Speaker "Yupeng Fu" Details Back



The Architecture of Decoupling Compute and Storage with Open Source Alluxio


As Spark, MapReduce, and many frameworks are being widely deployed at enterprise productions, an efficient, and flexible compute and storage architecture often becomes a hot topic for debate among both IT and LOB practitioners. Although there are good reasons to run compute in a traditional hyper-converge environment as a part of a data lake implementation, the decoupling of storage and computation becomes more and more popular, as O’Reilly points out in its recent 2017 trend post. For example, Alluxio, IBM, Huawei, EMC, Redhat teams joint together to examine real world application examples and provide joint solutions. In this presentation, we will share the decision factors & considerations, such as application workload pattern, data locality, cost of infrastructure, network bandwidth, cloud deployment, etc.
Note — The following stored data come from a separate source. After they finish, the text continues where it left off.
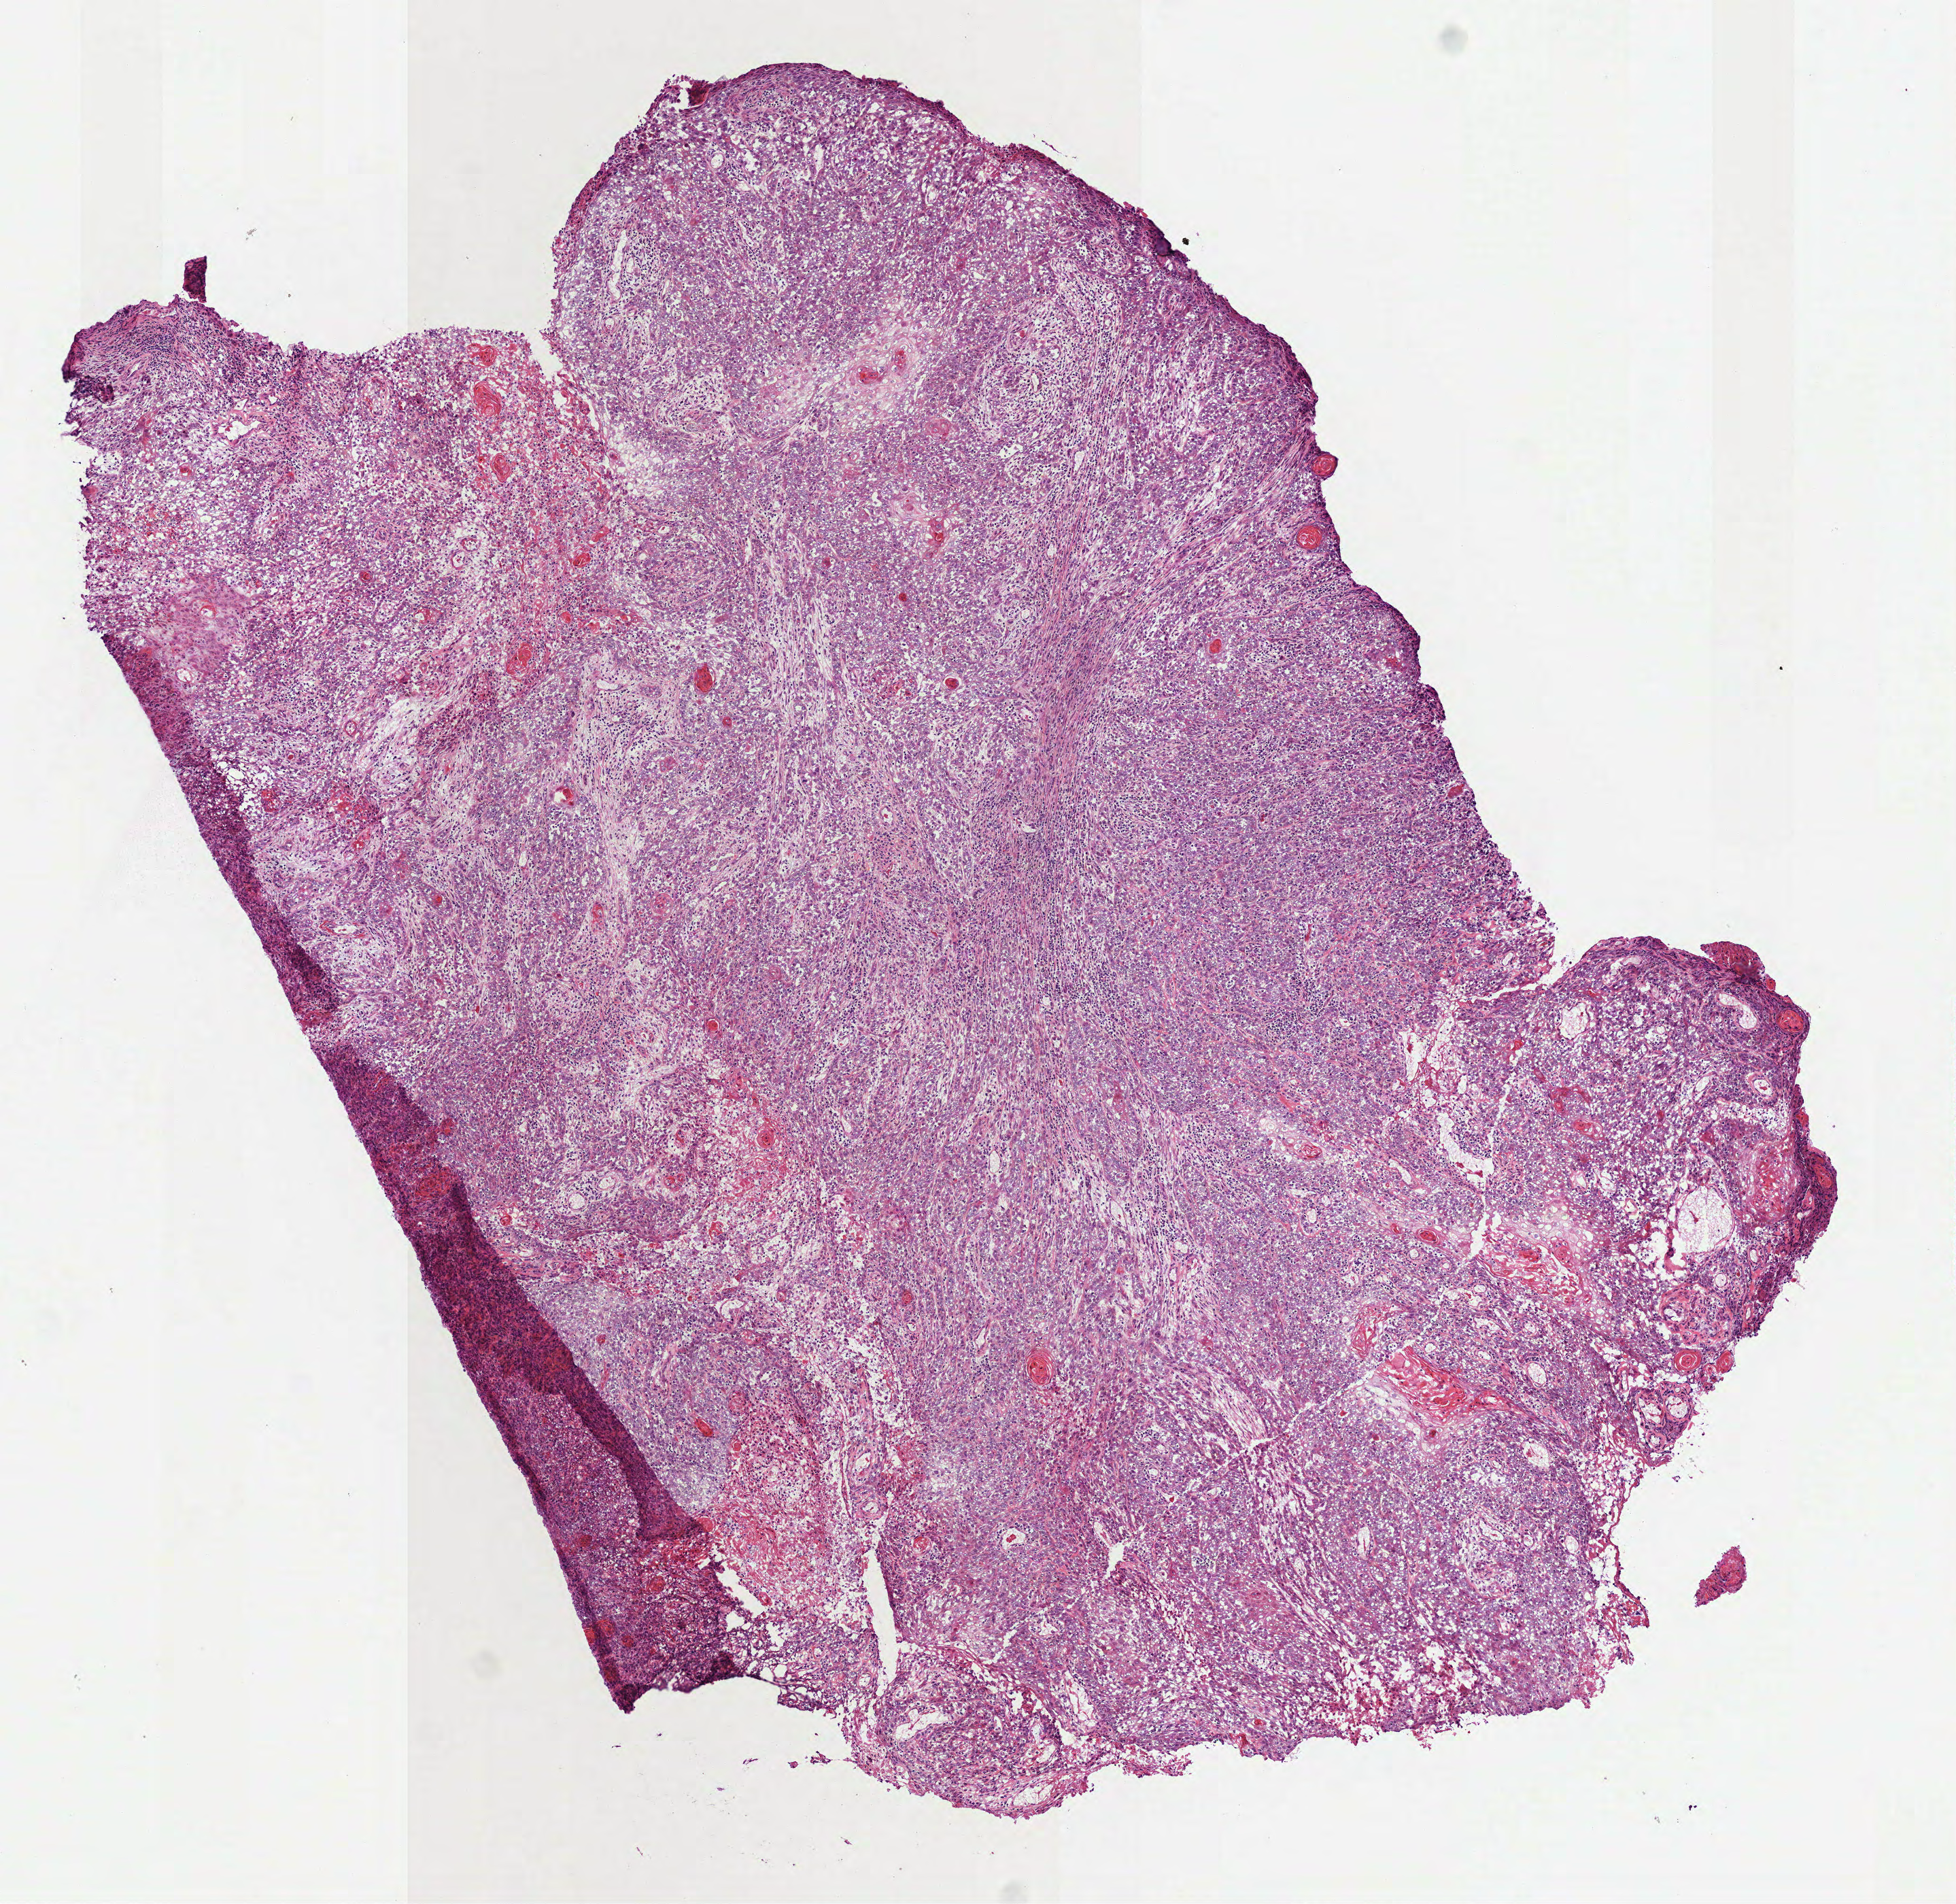
Whole-slide histology image, H&E, whole scanned area (about 5.8 x 5.6 mm, acquisition: 40x scan) shown as a low-resolution overview. Frozen section from the bottom of the tissue portion. Head and neck, primary tumour sample. Male patient; age at initial diagnosis 54 years. Histologic grade: GX (grade cannot be assessed). Slide review estimates, as recorded: tumour cells 95%, tumour nuclei 70%, normal cells 0%, stromal cells 5%, necrosis 0%.
* TNM: T4a N1 M0
* lymph nodes positive (case pathology): 1 of 43 examined
* histologic diagnosis: Squamous cell carcinoma, keratinizing, NOS (cheek mucosa)
* AJCC pathologic stage: IVA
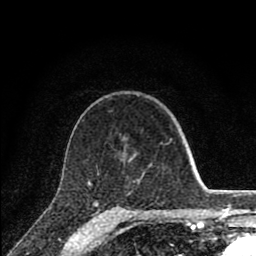
Breast MRI (dynamic contrast-enhanced), one axial slice. Position 53 of 80 along the scan axis. Cropped to one breast. Dynamic contrast-enhanced series, time point 2 of 8 at this slice position (early post-contrast). 1.5 T. TE 2.8 ms, TR 7.1 ms. 256 × 256 image matrix, field of view 140 × 140 mm. Female patient.
Annotated regions visible in this slice (semi-automatically segmented with operator editing):
- enhancing-tissue mask used for the functional tumour volume (all voxels passing the contrast-enhancement thresholds inside the analysis volume; usually the tumour): box from (x=88, y=139) to (x=172, y=212) px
Production best practices and solutions will be shared to best utilize CPUs, memory, and different tiers of disaggregated compute and storage systems to build out a multi-tenant high-performance platform that addresses the real world business demand.


Yupeng Fu is a founding member and Senior Architect at Alluxio Inc. He is also a PMC member of the Alluxio open source project. Prior to Alluxio, Yupeng worked at Google and Palantir, building data analytics platforms. Yupeng graduated from Tsinghua University with BS and MS, and had his PhD research in Database at UC San Diego.